▶ [Records for the task]:
↓
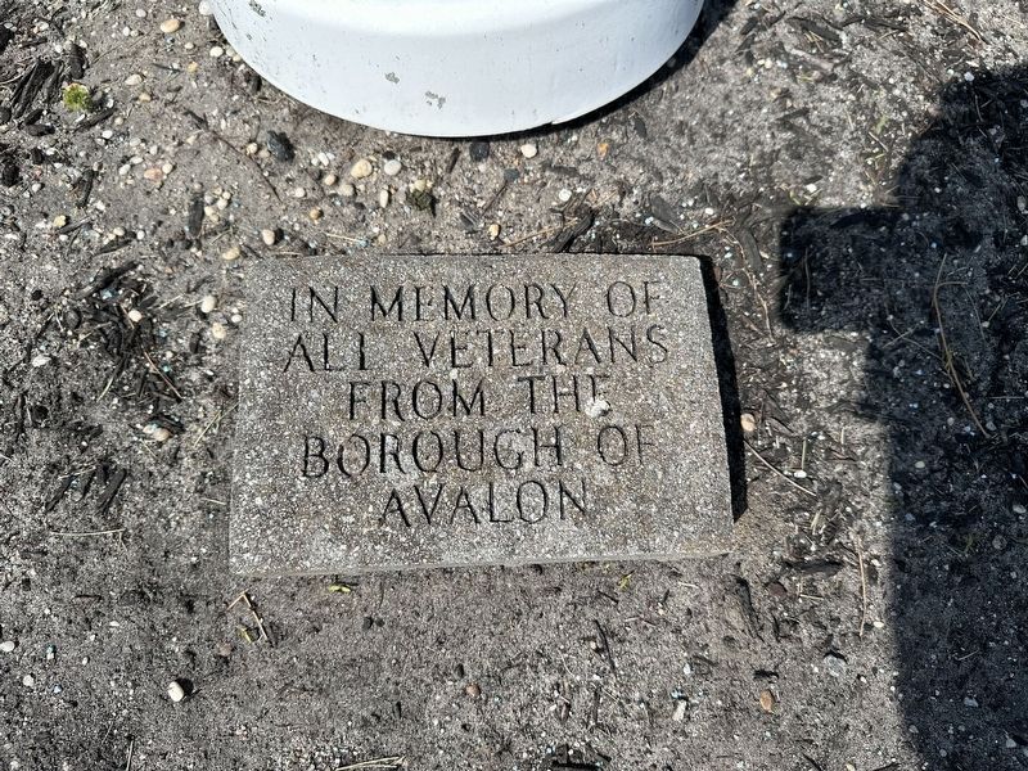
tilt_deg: -66.2
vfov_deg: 56.8
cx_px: 514
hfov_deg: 71.6
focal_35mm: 24
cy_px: 386
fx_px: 713
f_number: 1.78
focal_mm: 6.86
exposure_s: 1/5000
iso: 80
↑
▶ [About this task]: Your reply should hold every line above exactly as written and none of the pictures.

▶ [Completed task]:
tilt_deg: -66.2
vfov_deg: 56.8
cx_px: 514
hfov_deg: 71.6
focal_35mm: 24
cy_px: 386
fx_px: 713
f_number: 1.78
focal_mm: 6.86
exposure_s: 1/5000
iso: 80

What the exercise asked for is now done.